How to vend dependency information/configuration

dabrahams · March 7, 2024, 7:35pm

I am working with a moderately large dependency graph of projects, some pieces of which I control. For example, I control the projects rooted at The Hylo Group · GitHub, and in that org hylo depends on Swifty-LLVM and Durian, and both those projects depend on SwiftCMakeXCTesting.

The parts I don’t control:

SwiftCMakeXCTesting depends on SwiftSyntax and Swift’s ArgumentParser
Swifty-LLVM depends on LLVM.
hylo itself has scads of dependencies including ArgumentParser.

At each level, there are various workarounds needed to get dependencies to “play nice” with CMake. For example here you can see there’s a workaround for SwiftSyntax that I don’t want to repeat at each level of every project depending on this project. At a higher level you can see that I need a workaround for my dependency on LLVM. Since I know that ultimately, top-level projects need to be in control of all transitive dependencies, as you can see here, I tried to package up the dependency fetching part of SwiftCMakeXCTesting’s top-level project behavior so that other projects could take advantage of it. But that turns out not to work for a variety of reasons. Also it violates the convention that there should be only one call to FetchContent_make_available. So how is this sort of thing normally handled?

Note: As I transition away from Swift Package Manager, I’d like to maintain the experience, as much as possible, that each of these projects can be built on its own by default without needing any user intervention to acquire dependencies, which is why I’ve been using FetchContent.

Thanks in advance,
Dave

craig.scott · March 7, 2024, 8:56pm

In what way does that not work?

I’m not aware of that convention, nor would I want to try to enforce it. One of the behaviours of FetchContent_MakeAvailable() is that you can call it multiple times for the same dependency, and only the first call will try to do the population. Subsequent calls will not try to repeat the population, and will return to the caller with the same variables set as the first call that did the population. So from the caller’s point of view, it shouldn’t matter whether that call or an earlier one did the actual population. This is a directly supported use case, there’s no convention or need to try to ensure there is only one call to FetchContent_MakeAvailable() for a given dependency.

dabrahams · March 10, 2024, 8:31pm

Thanks for your reply, (which I’m intentionally answering in reverse order); I wanted to make sure I really knew what I was talking about before posting again.

A friend of mine told me this is the way, and I could swear I found definitive confirmation of that in the official documentation, but I’m not seeing it now. The closest thing I see is this passage in the FetchContent documentation:

Content population details should be defined separately from the command that performs the actual population. This separation ensures that all the dependency details are defined before anything might try to use them to populate content. This is particularly important in more complex project hierarchies where dependencies may be shared between multiple projects.

##########

BRIEF 1.
Format the records from their first line through the line containing "Трубы электросварные оцинк", inclusive, as a Markdown table with the columns Row and Line. Number each row and leave out any blank lines.
BRIEF 2.
Pick up the forum thread about CMake's FetchContent from where it stops.
The forum thread above and the records that come after it are unrelated material.

##########

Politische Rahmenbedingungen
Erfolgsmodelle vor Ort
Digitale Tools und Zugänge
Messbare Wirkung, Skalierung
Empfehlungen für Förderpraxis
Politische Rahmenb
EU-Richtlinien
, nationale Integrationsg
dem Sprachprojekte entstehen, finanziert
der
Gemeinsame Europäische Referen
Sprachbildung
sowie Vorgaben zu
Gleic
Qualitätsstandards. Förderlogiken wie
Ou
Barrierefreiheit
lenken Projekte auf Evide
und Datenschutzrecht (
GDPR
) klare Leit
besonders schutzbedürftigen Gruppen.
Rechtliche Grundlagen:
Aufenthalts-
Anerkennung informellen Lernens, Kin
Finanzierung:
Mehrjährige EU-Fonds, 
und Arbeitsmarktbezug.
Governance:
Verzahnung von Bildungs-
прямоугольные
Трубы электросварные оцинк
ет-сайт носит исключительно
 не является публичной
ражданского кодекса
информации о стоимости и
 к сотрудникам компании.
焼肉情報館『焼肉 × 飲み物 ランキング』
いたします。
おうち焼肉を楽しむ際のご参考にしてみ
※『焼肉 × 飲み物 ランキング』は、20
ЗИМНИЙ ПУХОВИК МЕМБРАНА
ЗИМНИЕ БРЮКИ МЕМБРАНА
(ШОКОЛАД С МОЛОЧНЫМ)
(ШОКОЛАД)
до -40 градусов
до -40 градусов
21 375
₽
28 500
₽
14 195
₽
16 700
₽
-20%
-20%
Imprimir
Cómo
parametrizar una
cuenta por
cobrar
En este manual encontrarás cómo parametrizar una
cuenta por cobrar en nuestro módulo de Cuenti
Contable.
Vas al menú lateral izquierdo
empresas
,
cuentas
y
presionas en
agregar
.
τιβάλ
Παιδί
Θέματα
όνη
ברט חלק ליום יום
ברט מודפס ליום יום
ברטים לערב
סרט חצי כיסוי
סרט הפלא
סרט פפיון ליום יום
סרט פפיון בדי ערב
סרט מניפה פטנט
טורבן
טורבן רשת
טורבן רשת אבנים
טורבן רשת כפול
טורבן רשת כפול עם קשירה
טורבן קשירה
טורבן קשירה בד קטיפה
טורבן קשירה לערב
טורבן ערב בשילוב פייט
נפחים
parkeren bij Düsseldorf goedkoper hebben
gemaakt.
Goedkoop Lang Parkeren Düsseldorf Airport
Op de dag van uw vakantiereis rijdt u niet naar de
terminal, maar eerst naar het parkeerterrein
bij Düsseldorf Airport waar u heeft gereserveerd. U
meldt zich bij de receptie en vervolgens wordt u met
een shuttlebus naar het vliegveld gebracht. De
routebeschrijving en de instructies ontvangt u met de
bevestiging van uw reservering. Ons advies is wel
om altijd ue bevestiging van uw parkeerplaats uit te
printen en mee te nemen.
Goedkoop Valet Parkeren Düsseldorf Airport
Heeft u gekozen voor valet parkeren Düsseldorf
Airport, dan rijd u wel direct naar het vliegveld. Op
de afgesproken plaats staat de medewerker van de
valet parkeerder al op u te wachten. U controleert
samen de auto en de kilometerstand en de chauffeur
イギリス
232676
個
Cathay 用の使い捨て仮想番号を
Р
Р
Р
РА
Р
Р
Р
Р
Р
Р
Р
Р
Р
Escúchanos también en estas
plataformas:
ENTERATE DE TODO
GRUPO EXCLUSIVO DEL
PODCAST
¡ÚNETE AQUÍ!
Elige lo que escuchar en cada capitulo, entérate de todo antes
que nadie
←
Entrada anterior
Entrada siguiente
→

##########

EXERCISE RESULT 1.
| Row | Line |
|---|---|
| 1 | Politische Rahmenbedingungen |
| 2 | Erfolgsmodelle vor Ort |
| 3 | Digitale Tools und Zugänge |
| 4 | Messbare Wirkung, Skalierung |
| 5 | Empfehlungen für Förderpraxis |
| 6 | Politische Rahmenb |
| 7 | EU-Richtlinien |
| 8 | , nationale Integrationsg |
| 9 | dem Sprachprojekte entstehen, finanziert |
| 10 | der |
| 11 | Gemeinsame Europäische Referen |
| 12 | Sprachbildung |
| 13 | sowie Vorgaben zu |
| 14 | Gleic |
| 15 | Qualitätsstandards. Förderlogiken wie |
| 16 | Ou |
| 17 | Barrierefreiheit |
| 18 | lenken Projekte auf Evide |
| 19 | und Datenschutzrecht ( |
| 20 | GDPR |
| 21 | ) klare Leit |
| 22 | besonders schutzbedürftigen Gruppen. |
| 23 | Rechtliche Grundlagen: |
| 24 | Aufenthalts- |
| 25 | Anerkennung informellen Lernens, Kin |
| 26 | Finanzierung: |
| 27 | Mehrjährige EU-Fonds,  |
| 28 | und Arbeitsmarktbezug. |
| 29 | Governance: |
| 30 | Verzahnung von Bildungs- |
| 31 | прямоугольные |
| 32 | Трубы электросварные оцинк |

EXERCISE RESULT 2.
And I do think this discipline is very hard to maintain with an arrangement like the one I’m describing.

I think it will help to look at an example. Please ignore the somewhat questionable way this file does everything at the top level, and the fact that I used NEVER instead of OPT_IN for FETCHCONTENT_TRY_FIND_PACKAGE_MODE; those are temporary. Here are the problems I see:

If I want to get the transitive dependency fetching stuff from my dependency before I actually add the subdirectories of any dependencies, there’s this little boilerplate dance I need to do.
I might be able to encapsulate that in a function, but I have to break up that dance here, because I can’t just call FetchContent_Populate unconditionally. Unlike FetchContent_MakeAvailable it isn’t resilient to being called multiple times.
To know that I need to populate SwiftCMakeXCTesting in this else() clause I have to know that my conditional dependency, GenerateSwiftXCTestMain will populate it when I fetch its dependencies. That information should be encapsulated.
If I’ve called FetchContent_Populate on a dependency, the subsequent call to FetchContent_MakeAvailable doesn’t actually make it available and I have to explicitly add_subdirectory on it. And when FetchContent_MakeAvailable bypasses add_subdirectory it also bypasses a bunch of other logic I haven’t analyzed, so who knows what important things I may be missing here?
If any of these dependencies themselves do what I’m doing here in their XXX_FetchDependencies.cmake file, they may fetch a shared dependency before all the other dependencies I use have a chance to declare version requirements in their FIND_PACKAGE_ARGS. And AFAICT there’s no established way to string together a set of dependency declarations with their version requirements so that the top level can sort them out and decide what to actually fetch.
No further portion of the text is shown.